Supplied data below:

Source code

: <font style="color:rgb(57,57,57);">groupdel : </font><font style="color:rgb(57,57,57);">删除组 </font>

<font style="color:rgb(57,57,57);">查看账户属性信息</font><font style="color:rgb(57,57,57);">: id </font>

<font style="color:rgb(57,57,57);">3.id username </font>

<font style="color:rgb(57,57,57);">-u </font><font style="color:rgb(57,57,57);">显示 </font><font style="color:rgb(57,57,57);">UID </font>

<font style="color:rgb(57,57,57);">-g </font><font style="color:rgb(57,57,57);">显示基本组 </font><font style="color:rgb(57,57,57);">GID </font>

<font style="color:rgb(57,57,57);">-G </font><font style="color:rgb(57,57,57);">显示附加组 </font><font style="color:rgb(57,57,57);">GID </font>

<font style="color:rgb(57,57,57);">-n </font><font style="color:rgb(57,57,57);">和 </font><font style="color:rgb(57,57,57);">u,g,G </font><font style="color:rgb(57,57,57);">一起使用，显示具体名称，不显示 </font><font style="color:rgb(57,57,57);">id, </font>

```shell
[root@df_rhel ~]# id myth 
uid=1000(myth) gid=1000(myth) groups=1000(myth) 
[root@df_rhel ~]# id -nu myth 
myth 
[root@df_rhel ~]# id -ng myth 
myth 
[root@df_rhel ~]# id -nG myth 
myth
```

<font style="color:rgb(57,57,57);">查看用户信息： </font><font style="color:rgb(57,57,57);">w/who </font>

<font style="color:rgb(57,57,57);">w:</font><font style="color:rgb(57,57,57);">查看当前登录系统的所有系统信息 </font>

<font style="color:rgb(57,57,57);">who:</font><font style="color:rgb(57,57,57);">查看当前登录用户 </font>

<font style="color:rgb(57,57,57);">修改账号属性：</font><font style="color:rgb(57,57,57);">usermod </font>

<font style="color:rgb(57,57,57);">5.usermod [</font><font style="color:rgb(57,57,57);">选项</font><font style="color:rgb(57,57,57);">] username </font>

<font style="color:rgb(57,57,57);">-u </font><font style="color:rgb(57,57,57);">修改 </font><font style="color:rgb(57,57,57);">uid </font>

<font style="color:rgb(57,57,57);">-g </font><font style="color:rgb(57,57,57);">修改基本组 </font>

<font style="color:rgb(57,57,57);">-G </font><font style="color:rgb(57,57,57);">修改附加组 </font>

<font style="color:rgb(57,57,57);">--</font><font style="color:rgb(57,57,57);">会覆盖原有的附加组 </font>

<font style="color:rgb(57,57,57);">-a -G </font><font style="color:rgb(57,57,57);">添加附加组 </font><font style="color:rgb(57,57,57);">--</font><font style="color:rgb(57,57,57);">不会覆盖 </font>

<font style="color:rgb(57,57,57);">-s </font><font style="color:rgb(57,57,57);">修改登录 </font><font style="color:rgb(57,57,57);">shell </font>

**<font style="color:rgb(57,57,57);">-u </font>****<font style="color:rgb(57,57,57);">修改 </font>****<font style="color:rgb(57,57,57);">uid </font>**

End of Supplied data.

Work order ->
Repeat every record exactly as written, please.

The answer ->
Source code

: <font style="color:rgb(57,57,57);">groupdel : </font><font style="color:rgb(57,57,57);">删除组 </font>

<font style="color:rgb(57,57,57);">查看账户属性信息</font><font style="color:rgb(57,57,57);">: id </font>

<font style="color:rgb(57,57,57);">3.id username </font>

<font style="color:rgb(57,57,57);">-u </font><font style="color:rgb(57,57,57);">显示 </font><font style="color:rgb(57,57,57);">UID </font>

<font style="color:rgb(57,57,57);">-g </font><font style="color:rgb(57,57,57);">显示基本组 </font><font style="color:rgb(57,57,57);">GID </font>

<font style="color:rgb(57,57,57);">-G </font><font style="color:rgb(57,57,57);">显示附加组 </font><font style="color:rgb(57,57,57);">GID </font>

<font style="color:rgb(57,57,57);">-n </font><font style="color:rgb(57,57,57);">和 </font><font style="color:rgb(57,57,57);">u,g,G </font><font style="color:rgb(57,57,57);">一起使用，显示具体名称，不显示 </font><font style="color:rgb(57,57,57);">id, </font>

```shell
[root@df_rhel ~]# id myth 
uid=1000(myth) gid=1000(myth) groups=1000(myth) 
[root@df_rhel ~]# id -nu myth 
myth 
[root@df_rhel ~]# id -ng myth 
myth 
[root@df_rhel ~]# id -nG myth 
myth
```

<font style="color:rgb(57,57,57);">查看用户信息： </font><font style="color:rgb(57,57,57);">w/who </font>

<font style="color:rgb(57,57,57);">w:</font><font style="color:rgb(57,57,57);">查看当前登录系统的所有系统信息 </font>

<font style="color:rgb(57,57,57);">who:</font><font style="color:rgb(57,57,57);">查看当前登录用户 </font>

<font style="color:rgb(57,57,57);">修改账号属性：</font><font style="color:rgb(57,57,57);">usermod </font>

<font style="color:rgb(57,57,57);">5.usermod [</font><font style="color:rgb(57,57,57);">选项</font><font style="color:rgb(57,57,57);">] username </font>

<font style="color:rgb(57,57,57);">-u </font><font style="color:rgb(57,57,57);">修改 </font><font style="color:rgb(57,57,57);">uid </font>

<font style="color:rgb(57,57,57);">-g </font><font style="color:rgb(57,57,57);">修改基本组 </font>

<font style="color:rgb(57,57,57);">-G </font><font style="color:rgb(57,57,57);">修改附加组 </font>

<font style="color:rgb(57,57,57);">--</font><font style="color:rgb(57,57,57);">会覆盖原有的附加组 </font>

<font style="color:rgb(57,57,57);">-a -G </font><font style="color:rgb(57,57,57);">添加附加组 </font><font style="color:rgb(57,57,57);">--</font><font style="color:rgb(57,57,57);">不会覆盖 </font>

<font style="color:rgb(57,57,57);">-s </font><font style="color:rgb(57,57,57);">修改登录 </font><font style="color:rgb(57,57,57);">shell </font>

**<font style="color:rgb(57,57,57);">-u </font>****<font style="color:rgb(57,57,57);">修改 </font>****<font style="color:rgb(57,57,57);">uid </font>**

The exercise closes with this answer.